Vamos abraçar o clichê: Caesar, protagonista de Planeta dos Macacos: A Guerra, é o personagem mais humano que o cinema entrega em muito tempo. Explico. O líder dos macacos na distopia sugerida pela nova trilogia inspirado na obra do francês Pierre Boulet é um espelho do melhor que a humanidade pode oferecer em tempos…. estranhos. Ele é justo, um líder equilibrado, buscando um convívio pacifico com aqueles que são diferentes dele. Neste novo filme, dirigido por Matt Reeves, seu caminho é ainda mais árduo; sua vitória, ainda mais sofrida. Caesar é uma muralha, mesmo quando seu mundo ameaça desmoronar – o que faz parte de sua jornada.

Os paralelos com o mundo real não surgem ao acaso. Em uma época em que certos governos parecem dispostos a aumentar o abismo econômico, social e político entre os povos, Reeves criou um filme sobre empatia e a falta dela. Mais ainda: um filme de guerra em que o conflito maior é interno – de um lado o militar interpretado por Woody Harrelson dividido entre seguir ordens e preservar a humanidade; do outro, Caesar, entre a vingança e o futuro. O paradoxo é o fio condutor da trama, que faz as perguntas que a gente, do lado de cá, repetimos a cada desmando dos "donos do mundo". Qual é, afinal, a limite para que as diferenças entre os povos levem a um conflito irracional?

Matt Reeves dirige Andy Serkis, que usa um traje de captura de performance

Não que Planeta dos Macacos: A Guerra seja um filme intimista de grandes debates filosóficos. Reeves sabe equilibrar ideias e espetáculo, operando num nível de excelência muito acima do blockbuster médio que o cinema entregou este ano. O motivo não é nenhum segredo: em nenhum momento as ferramentas para executar suas ideias surgem mais importantes que narrativa e personagens. O apuro técnico e visual serve para contar uma boa história, e não para maquiar seus defeitos (Michael Bay, tome nota). Ajuda, claro, ter como parceiro o ator Andy Serkis, que apaga qualquer divisão que possa haver entre habilidade dramática e tecnologia.

SUA TAREFA
Cite literalmente o trecho da resenha do filme entre "Os paralelos com" e "um conflito irracional?", incluindo as duas passagens.

DADOS BRUTOS
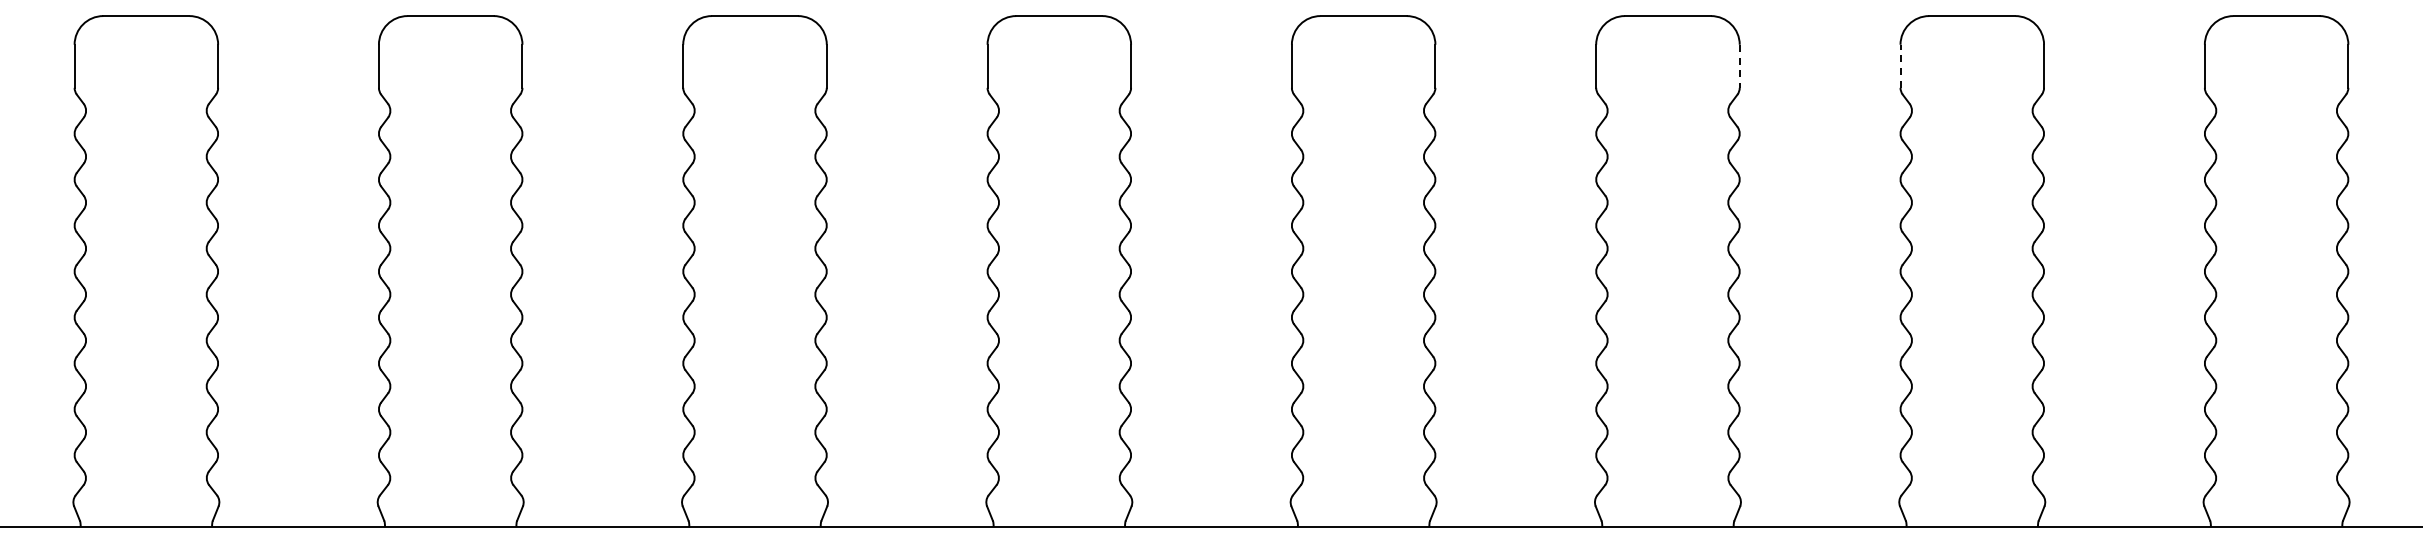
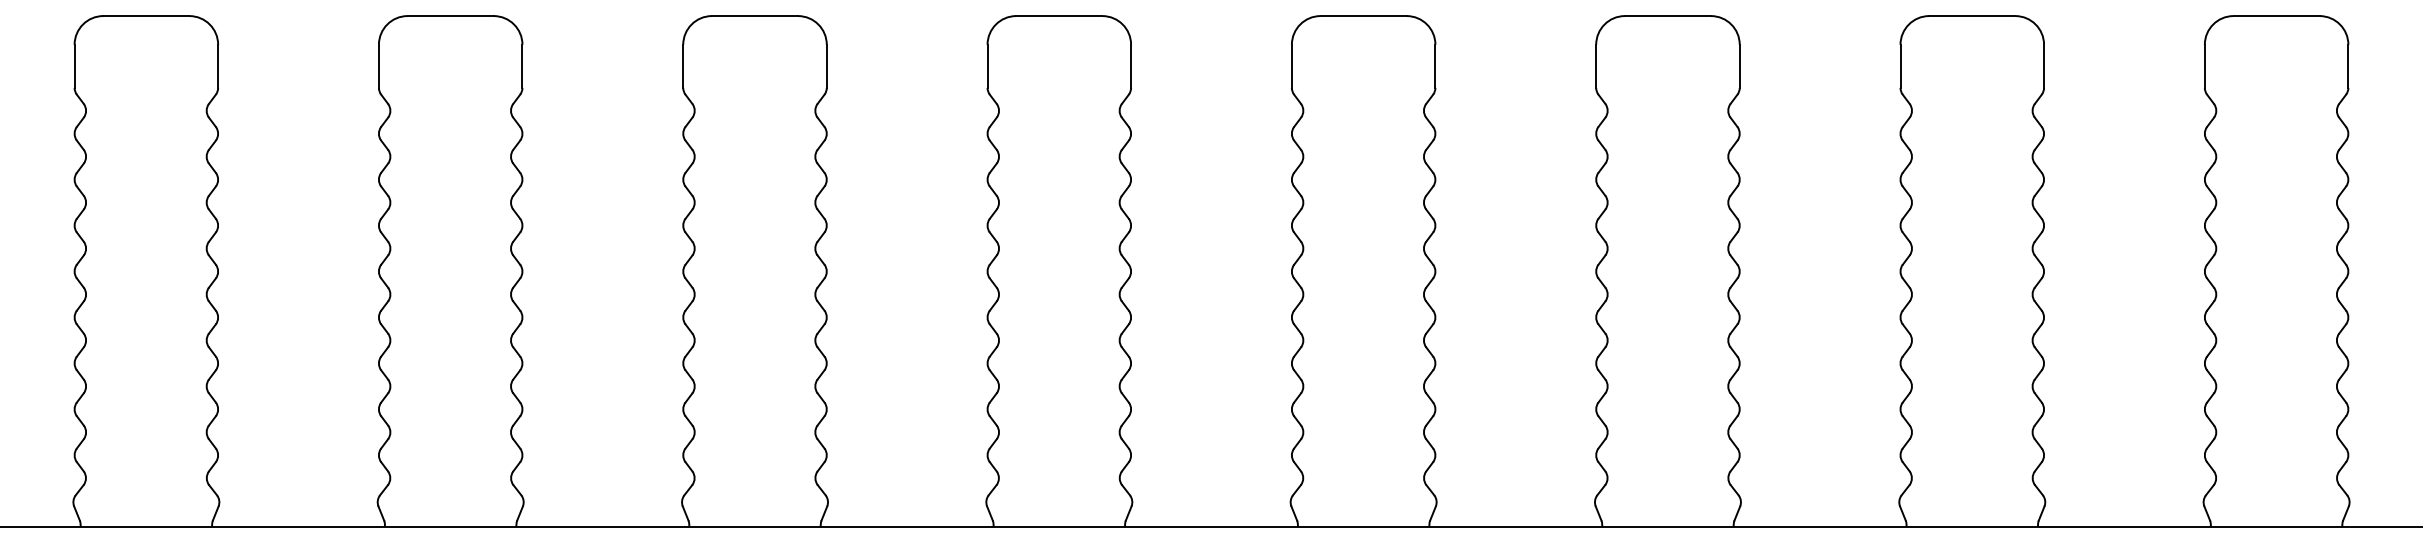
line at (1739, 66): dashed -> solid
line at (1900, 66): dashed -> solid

* * *

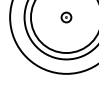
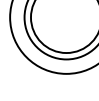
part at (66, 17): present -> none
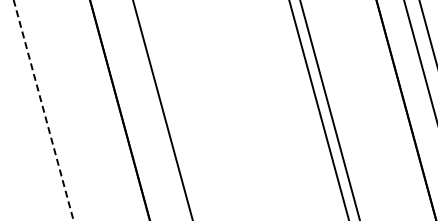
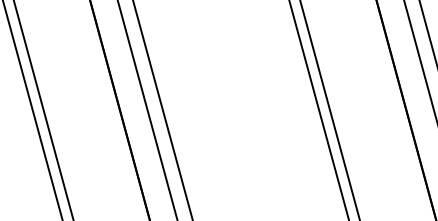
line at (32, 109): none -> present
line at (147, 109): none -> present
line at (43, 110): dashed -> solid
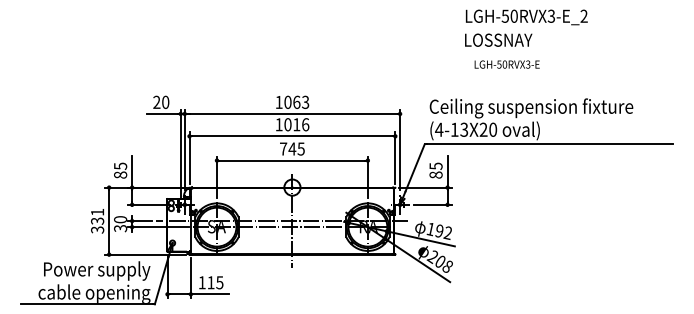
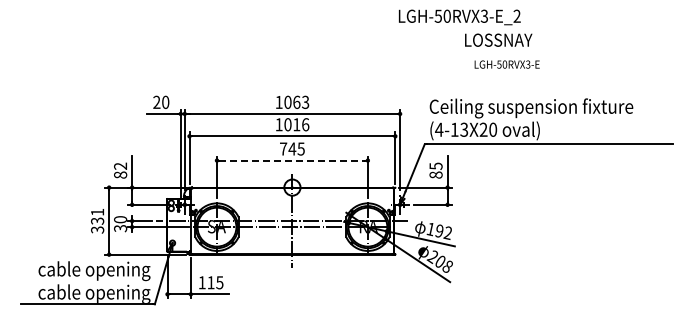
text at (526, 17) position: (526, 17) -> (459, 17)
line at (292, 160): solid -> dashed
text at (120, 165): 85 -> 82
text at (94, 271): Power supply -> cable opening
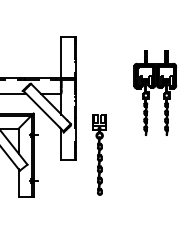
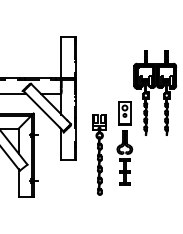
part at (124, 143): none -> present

RESULTADO ABAIXO
Os paralelos com o mundo real não surgem ao acaso. Em uma época em que certos governos parecem dispostos a aumentar o abismo econômico, social e político entre os povos, Reeves criou um filme sobre empatia e a falta dela. Mais ainda: um filme de guerra em que o conflito maior é interno – de um lado o militar interpretado por Woody Harrelson dividido entre seguir ordens e preservar a humanidade; do outro, Caesar, entre a vingança e o futuro. O paradoxo é o fio condutor da trama, que faz as perguntas que a gente, do lado de cá, repetimos a cada desmando dos "donos do mundo". Qual é, afinal, a limite para que as diferenças entre os povos levem a um conflito irracional?